Behavior & Limits
Supported platforms, lifecycle guarantees, and limits for Alien Daemons.
Guarantees
Resident process. A daemon is started and kept running by the platform controller. If it exits, the underlying Local or Kubernetes runtime is responsible for restart behavior.
No request-response API. Daemon has no invocation API, timeout, trigger model, public URL, or ingress mode.
Command-capable when enabled. If commandsEnabled is true, the daemon runtime can poll the manager and execute registered command handlers.
Cloud fail-fast. AWS, GCP, and Azure daemon resources fail during preflight before provider calls.
Limits
| Limit | Value | Notes |
|---|---|---|
| Supported platforms | Local, Kubernetes | AWS/GCP/Azure are intentionally blocked. |
| Replicas | 1 on Kubernetes | Daemon currently maps to a single-replica Deployment. |
| Public ingress | Not supported | Use Container for long-running services with ports. |
| Triggers | Not supported | Use Worker for queue, storage, schedule, or HTTP-triggered work. |
| Direct invocation | Not supported | Use Worker for request-response calls. |
| Source daemons on Local | Not supported by the controller | Use a container image. |
| Source daemons on Kubernetes | Not supported by the controller | Use a container image. |
| Commands | Disabled by default | Enable explicitly with .commandsEnabled(true). |
Platform Notes
Local
- The controller extracts the daemon container image, starts it through the local runtime manager, and checks health every 5 seconds while ready.
- Linked resource bindings and standard Alien environment variables are injected into the process environment.
- Delete stops and removes the local daemon process state.
Kubernetes / On-Prem
- The controller creates a Kubernetes Deployment with one replica.
- The pod restart policy is
Always. - Linked resource bindings are injected as environment variables. Secret values are moved into Kubernetes Secrets where the binding extraction code supports it.
- The current controller rejects source-based daemon config; deploy an image.
AWS, GCP, Azure
- No cloud daemon controllers are registered.

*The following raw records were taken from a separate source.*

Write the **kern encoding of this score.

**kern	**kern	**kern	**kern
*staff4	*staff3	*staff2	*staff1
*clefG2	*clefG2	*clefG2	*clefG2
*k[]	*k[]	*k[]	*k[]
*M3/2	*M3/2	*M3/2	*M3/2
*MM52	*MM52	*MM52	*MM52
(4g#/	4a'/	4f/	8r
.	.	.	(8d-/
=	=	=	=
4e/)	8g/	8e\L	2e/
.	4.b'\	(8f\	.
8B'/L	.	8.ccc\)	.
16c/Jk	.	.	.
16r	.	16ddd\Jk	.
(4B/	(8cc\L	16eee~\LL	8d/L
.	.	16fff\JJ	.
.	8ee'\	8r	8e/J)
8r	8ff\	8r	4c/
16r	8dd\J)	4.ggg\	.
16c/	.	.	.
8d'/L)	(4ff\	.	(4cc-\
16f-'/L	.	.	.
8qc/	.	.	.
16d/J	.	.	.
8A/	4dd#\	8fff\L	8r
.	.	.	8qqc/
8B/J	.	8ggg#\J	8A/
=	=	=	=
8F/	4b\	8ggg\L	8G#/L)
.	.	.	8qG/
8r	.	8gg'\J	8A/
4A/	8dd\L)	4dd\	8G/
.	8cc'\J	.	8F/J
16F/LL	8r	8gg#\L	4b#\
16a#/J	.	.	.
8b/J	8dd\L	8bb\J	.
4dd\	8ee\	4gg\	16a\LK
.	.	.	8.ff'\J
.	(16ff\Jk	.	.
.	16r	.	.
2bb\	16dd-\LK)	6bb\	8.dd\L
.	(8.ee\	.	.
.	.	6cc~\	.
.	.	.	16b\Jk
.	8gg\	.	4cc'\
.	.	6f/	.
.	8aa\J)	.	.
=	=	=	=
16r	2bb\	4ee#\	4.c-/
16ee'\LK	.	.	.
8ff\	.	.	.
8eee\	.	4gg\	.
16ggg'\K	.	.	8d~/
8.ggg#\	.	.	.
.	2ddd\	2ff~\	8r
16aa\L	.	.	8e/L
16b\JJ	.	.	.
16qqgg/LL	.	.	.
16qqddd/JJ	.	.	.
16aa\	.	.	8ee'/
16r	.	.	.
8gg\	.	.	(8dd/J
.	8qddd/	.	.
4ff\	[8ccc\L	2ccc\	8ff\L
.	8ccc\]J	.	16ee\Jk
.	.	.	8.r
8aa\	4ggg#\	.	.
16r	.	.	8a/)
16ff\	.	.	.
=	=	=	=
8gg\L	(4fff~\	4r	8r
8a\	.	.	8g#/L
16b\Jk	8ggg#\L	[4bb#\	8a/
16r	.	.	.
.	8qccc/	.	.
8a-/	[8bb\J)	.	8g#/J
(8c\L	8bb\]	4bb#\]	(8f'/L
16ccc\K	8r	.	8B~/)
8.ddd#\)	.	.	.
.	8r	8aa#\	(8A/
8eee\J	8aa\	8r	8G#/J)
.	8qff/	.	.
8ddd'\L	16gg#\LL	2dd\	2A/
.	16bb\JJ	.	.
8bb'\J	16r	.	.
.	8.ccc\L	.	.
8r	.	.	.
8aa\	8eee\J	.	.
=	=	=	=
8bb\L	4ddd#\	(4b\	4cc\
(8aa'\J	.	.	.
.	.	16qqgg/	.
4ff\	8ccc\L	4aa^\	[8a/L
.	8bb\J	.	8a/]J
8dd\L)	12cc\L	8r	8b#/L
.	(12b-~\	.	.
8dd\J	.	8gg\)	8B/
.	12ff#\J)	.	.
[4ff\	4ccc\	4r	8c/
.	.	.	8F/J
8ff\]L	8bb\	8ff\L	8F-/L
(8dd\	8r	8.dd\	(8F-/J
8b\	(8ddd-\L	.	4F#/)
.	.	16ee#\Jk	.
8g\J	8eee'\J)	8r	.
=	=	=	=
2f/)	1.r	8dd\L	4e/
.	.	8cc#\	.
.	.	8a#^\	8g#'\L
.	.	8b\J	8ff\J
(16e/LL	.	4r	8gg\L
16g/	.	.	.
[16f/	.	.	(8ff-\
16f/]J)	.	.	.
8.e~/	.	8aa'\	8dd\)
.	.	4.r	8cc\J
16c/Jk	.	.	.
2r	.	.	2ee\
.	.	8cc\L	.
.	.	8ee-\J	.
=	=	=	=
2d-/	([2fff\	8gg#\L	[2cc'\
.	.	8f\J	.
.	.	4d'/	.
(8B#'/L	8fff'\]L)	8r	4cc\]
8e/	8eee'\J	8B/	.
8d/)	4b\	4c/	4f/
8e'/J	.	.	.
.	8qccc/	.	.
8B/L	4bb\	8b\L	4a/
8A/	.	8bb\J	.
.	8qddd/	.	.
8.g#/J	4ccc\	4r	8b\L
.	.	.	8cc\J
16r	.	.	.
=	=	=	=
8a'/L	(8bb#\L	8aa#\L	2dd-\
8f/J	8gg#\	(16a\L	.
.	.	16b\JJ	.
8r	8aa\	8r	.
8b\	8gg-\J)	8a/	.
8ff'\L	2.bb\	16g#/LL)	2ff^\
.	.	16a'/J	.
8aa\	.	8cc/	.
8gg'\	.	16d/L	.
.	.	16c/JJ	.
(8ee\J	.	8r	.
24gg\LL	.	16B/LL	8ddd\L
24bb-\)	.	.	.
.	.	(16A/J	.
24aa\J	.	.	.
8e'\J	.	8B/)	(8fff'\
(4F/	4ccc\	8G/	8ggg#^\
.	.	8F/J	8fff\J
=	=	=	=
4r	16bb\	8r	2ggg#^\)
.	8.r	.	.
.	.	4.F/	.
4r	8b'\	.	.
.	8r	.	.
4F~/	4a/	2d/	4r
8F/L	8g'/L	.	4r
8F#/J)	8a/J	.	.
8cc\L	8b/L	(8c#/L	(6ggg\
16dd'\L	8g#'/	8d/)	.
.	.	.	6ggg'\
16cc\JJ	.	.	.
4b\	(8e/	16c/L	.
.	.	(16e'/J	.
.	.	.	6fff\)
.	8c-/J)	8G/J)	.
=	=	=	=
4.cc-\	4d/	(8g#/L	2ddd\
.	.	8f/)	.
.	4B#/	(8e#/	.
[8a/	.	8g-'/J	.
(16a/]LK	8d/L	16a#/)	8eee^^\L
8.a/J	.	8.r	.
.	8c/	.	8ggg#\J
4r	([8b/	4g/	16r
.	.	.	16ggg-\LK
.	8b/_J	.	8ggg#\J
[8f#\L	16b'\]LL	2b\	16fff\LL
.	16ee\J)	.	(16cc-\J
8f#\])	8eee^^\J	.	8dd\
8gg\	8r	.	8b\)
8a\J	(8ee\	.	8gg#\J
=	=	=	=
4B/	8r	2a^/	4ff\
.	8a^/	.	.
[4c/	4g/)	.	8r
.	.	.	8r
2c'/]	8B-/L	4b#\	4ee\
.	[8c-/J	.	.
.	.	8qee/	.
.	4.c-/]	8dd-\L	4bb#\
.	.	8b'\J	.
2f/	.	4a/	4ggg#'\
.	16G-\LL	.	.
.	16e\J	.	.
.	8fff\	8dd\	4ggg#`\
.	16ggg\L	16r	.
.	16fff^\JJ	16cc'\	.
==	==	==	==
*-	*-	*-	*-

- Preflight rejects daemon resources before any provider API calls.
- Cloud support is not implemented yet. AWS, GCP, and Azure daemon resources are rejected before provider API calls.
Design Decisions
Daemon is last-resort process supervision, not a service abstraction. It has no ports, ingress, scaling, storage, or trigger model. Those belong to Container and Worker.
Cloud support is intentionally blocked today. Daemon should not silently fall back to a Worker or Container on AWS, GCP, or Azure. When cloud support is added, it should preserve daemon semantics: one always-on process with no ingress, triggers, or autoscaling.
Commands are opt-in. A daemon without command handlers should not poll the manager for work.